Discussion followed on how we bring this forward in the parish life of St. Bartholomew's, but as this is an ongoing discussion (via email), and I am way too tired tonight, I will report on this later. The class finale is not the end of the matter.

Thursday, July 05, 2007

Choir Day Camp

Fr. Daniel has announced the second St. Bartholomew's Choir Day Camp, to be held August 7th through the 9th.
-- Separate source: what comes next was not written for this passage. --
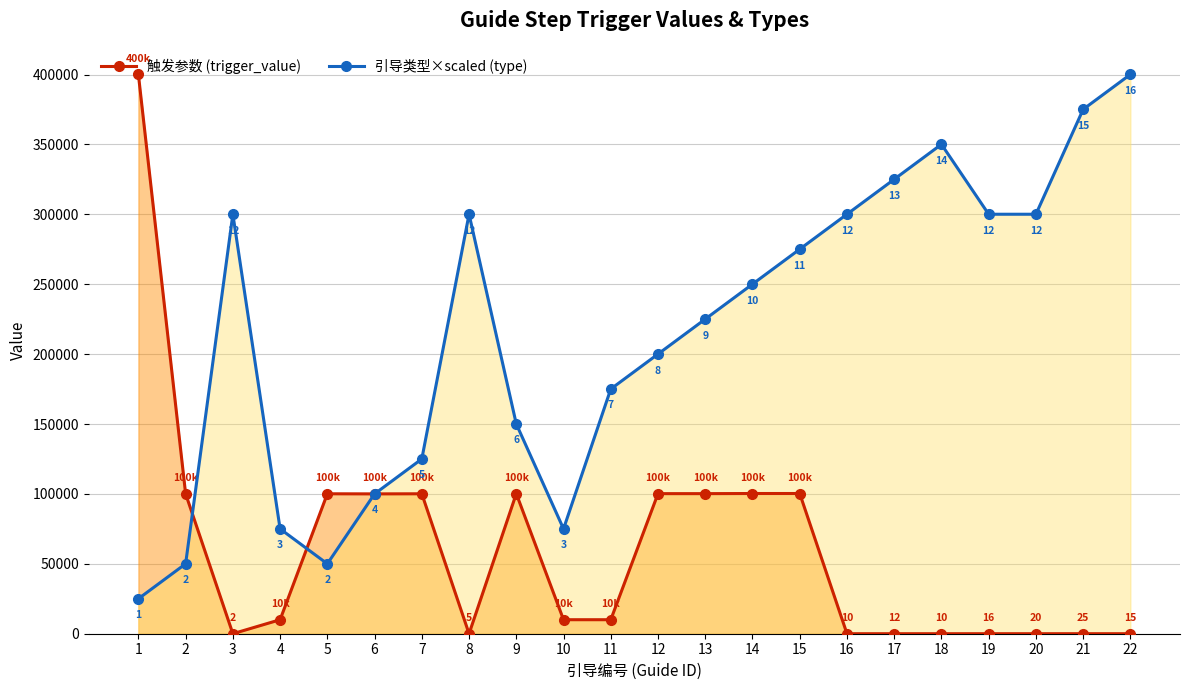

How many data points in 触发参数 (trigger_value) are above 10020?

10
As Fr. Daniel notes in the brochure:

The goal of this camp is to provide young choristers with the opportunity to increase their musical skills, learn new choral repertoire, worship God, build friendships and have a good time. Musical instruction will be lead by professional, university-trained musicians in a safe, supportive environment. St. Bartholomew’s is an affiliate of the Royal School of Church Music and we are pleased to be able to offer the RSCM’s well established Voice for Life chorister training program. This is a graded program which provides the young singer an opportunity to learn how to read music, sing with beautiful, healthy vocal technique, and handle themselves well in performance. Each of these skills will remain valuable for a lifetime of singing.
He also notes:
Although St. Bartholomew's is a Christian parish in the Anglican tradition, any young person who is interested in singing is welcome to participate in our Choir Camp regardless of religious background.
I'm looking forward to hearing how this year's camp goes.

Monday, July 02, 2007


The anticipated news came while we were on the road Friday: our Bishop James Provence is now Archbishop-elect of the APCK!
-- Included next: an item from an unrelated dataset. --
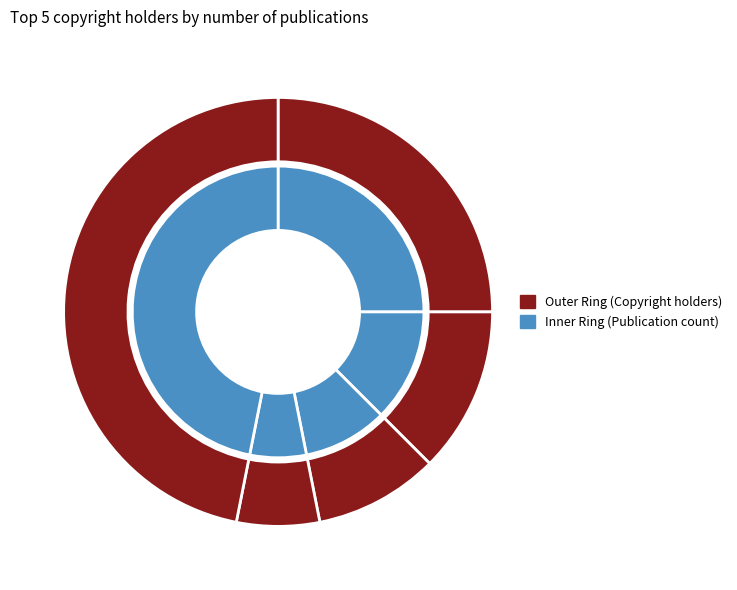

Is Elsevier B.V. All rights reserved. the majority of the pie?

No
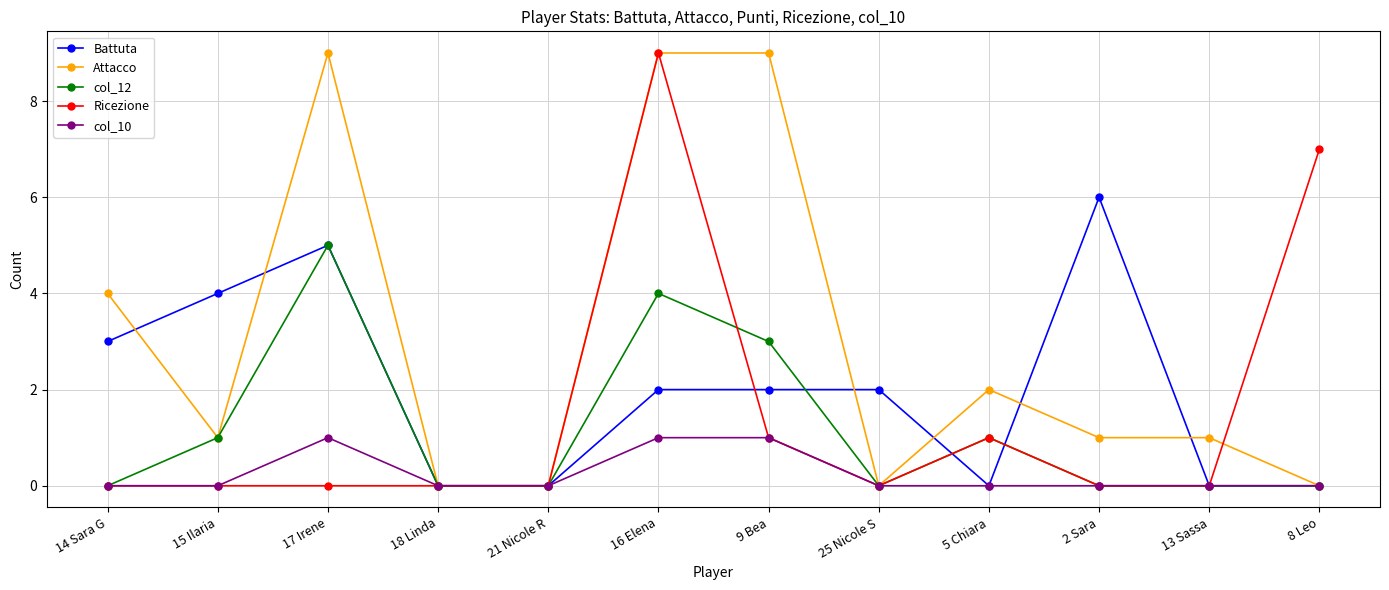

At which category does Battuta reach its first local peak?

17 Irene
We were almost in the neighborhood at the time, having been on the road to California since Thursday morning and were in the vicinity of Sacramento, just a couple hours or so away, on the way to celebrate my father's 80th birthday AND 50th anniversary of his ordination. We'd considered attending St. Peter's for the Mass and election Friday morning, but it was just a bit too far. So we just had to wait until we got the call on the cellphone.

This was not a big surprise, I guess, though I've only met one other of our bishops. Also not a surprise is that Archbishop Morse will keep a hand in on the seminary, St. Joseph of Arimathea, which I am told is a top-notch seminary -- hard to obtain admission (many applicants are turned away) and even harder to graduate from. But all the graduates I've known are top-notch, including (especially) Fr. Daniel. The seminary has always been a special interest to Archbishop Morse, and no doubt will retain its excellent standards under his continued guidance.

I'm just hoping this doesn't cancel Bishop Provence's plans to go camping with us at the First Annual Diocese of the Western States camp outing at Mt. Lassen National Park later this month!

Update 7/05: I talked with him Tuesday and he's going to be there!